◆ THE TASK: Which lines mention "rule"? Show each one from the listing.
═══ DATA TO EXAMINE
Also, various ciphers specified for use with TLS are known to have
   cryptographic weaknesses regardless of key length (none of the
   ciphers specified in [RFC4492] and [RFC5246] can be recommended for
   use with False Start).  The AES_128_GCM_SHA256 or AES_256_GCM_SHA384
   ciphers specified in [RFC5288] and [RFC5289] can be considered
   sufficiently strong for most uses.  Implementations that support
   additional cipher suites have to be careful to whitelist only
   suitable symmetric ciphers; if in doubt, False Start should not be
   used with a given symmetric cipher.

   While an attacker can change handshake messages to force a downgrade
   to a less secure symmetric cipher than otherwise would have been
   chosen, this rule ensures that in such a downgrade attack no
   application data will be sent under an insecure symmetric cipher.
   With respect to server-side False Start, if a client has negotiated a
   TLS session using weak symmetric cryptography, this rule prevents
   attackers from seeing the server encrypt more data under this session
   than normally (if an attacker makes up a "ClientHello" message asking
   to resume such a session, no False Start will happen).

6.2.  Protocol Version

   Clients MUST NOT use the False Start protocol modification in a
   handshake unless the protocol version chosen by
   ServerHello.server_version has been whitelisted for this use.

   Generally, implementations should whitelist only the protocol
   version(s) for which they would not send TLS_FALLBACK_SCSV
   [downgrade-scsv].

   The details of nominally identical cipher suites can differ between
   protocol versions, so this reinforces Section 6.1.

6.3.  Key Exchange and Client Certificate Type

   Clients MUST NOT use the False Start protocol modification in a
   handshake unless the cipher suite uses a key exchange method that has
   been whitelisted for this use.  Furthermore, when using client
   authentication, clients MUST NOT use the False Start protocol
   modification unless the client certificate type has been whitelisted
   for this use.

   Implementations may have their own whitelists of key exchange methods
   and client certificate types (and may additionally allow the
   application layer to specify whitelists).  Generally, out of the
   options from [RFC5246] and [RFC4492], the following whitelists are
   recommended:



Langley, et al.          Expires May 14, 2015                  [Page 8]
══════
◆ ANSWER FOR THE TASK:
   chosen, this rule ensures that in such a downgrade attack no
   TLS session using weak symmetric cryptography, this rule prevents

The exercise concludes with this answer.